What is required: Reproduce the lines below word for word, omitting the pictures from your answer.

-.-.-

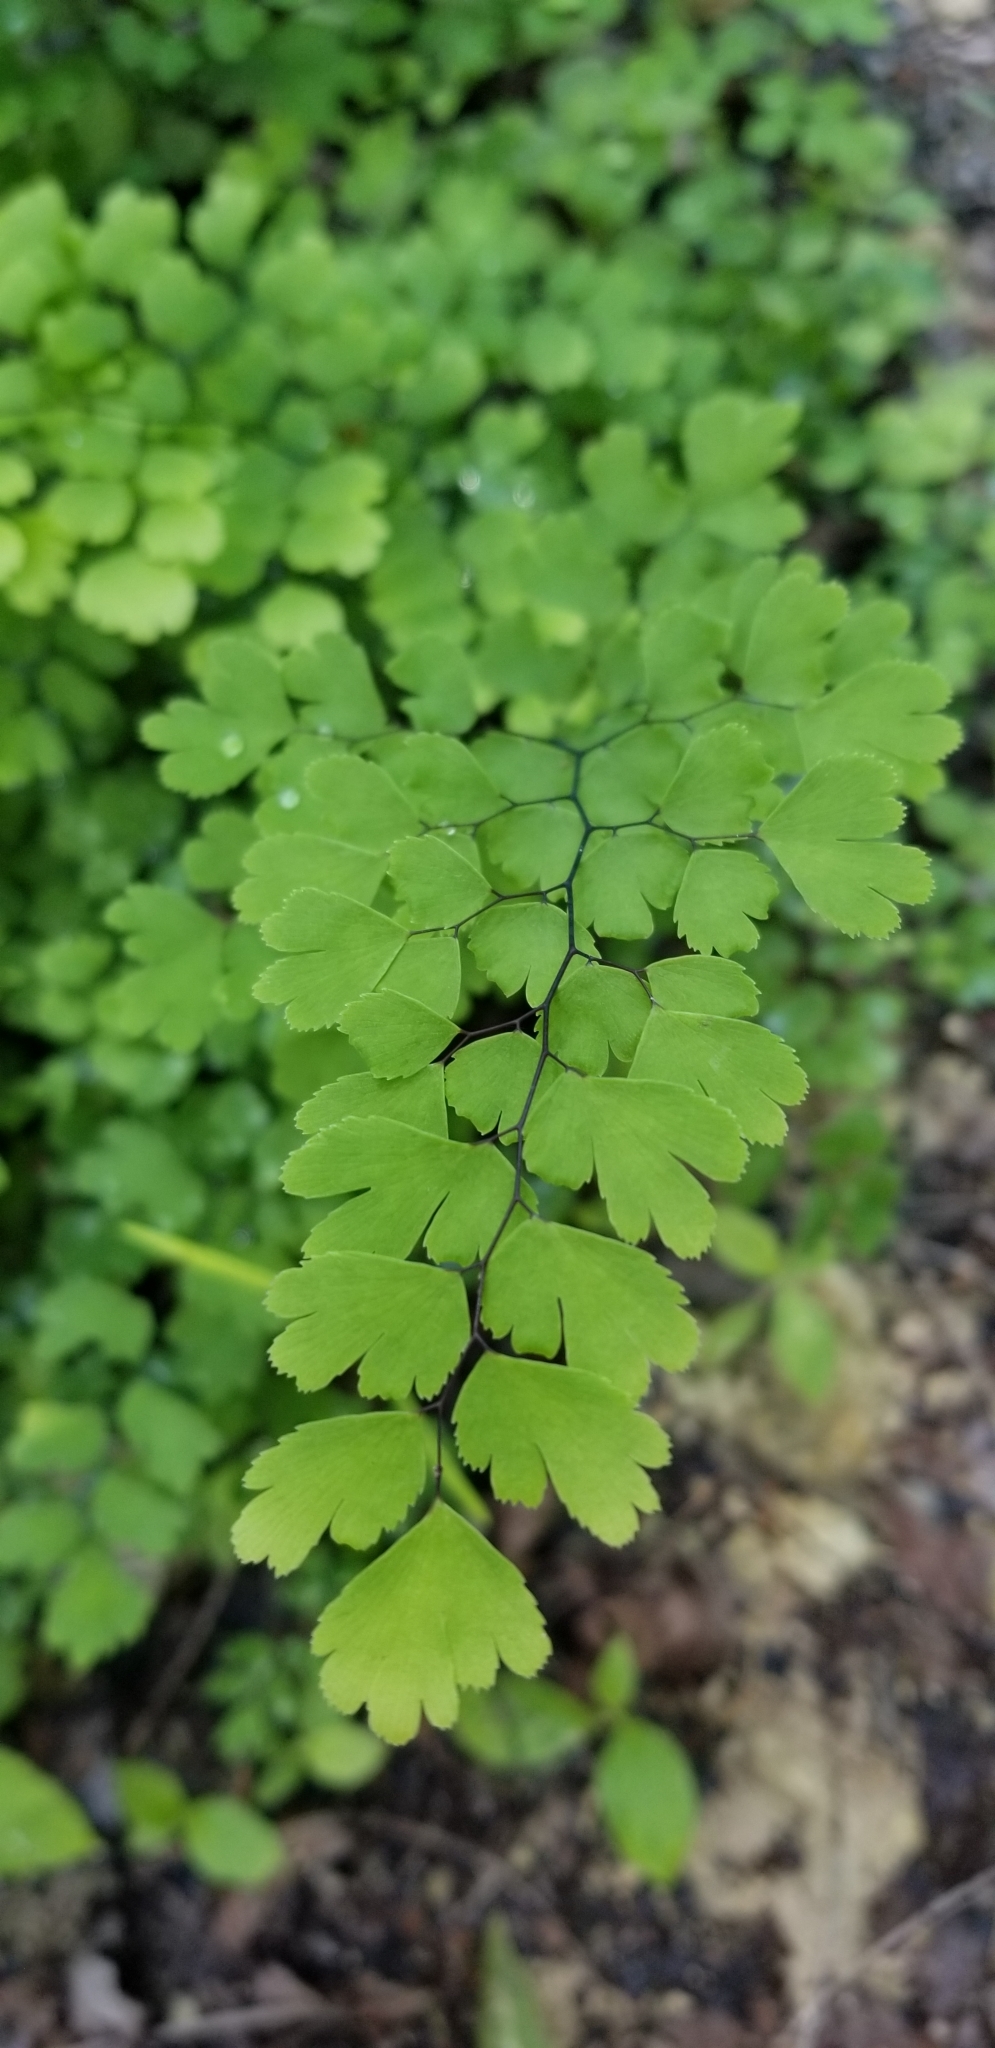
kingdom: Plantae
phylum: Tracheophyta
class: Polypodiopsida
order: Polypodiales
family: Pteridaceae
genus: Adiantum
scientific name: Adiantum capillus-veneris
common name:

-.-.-

The output:
kingdom: Plantae
phylum: Tracheophyta
class: Polypodiopsida
order: Polypodiales
family: Pteridaceae
genus: Adiantum
scientific name: Adiantum capillus-veneris
common name:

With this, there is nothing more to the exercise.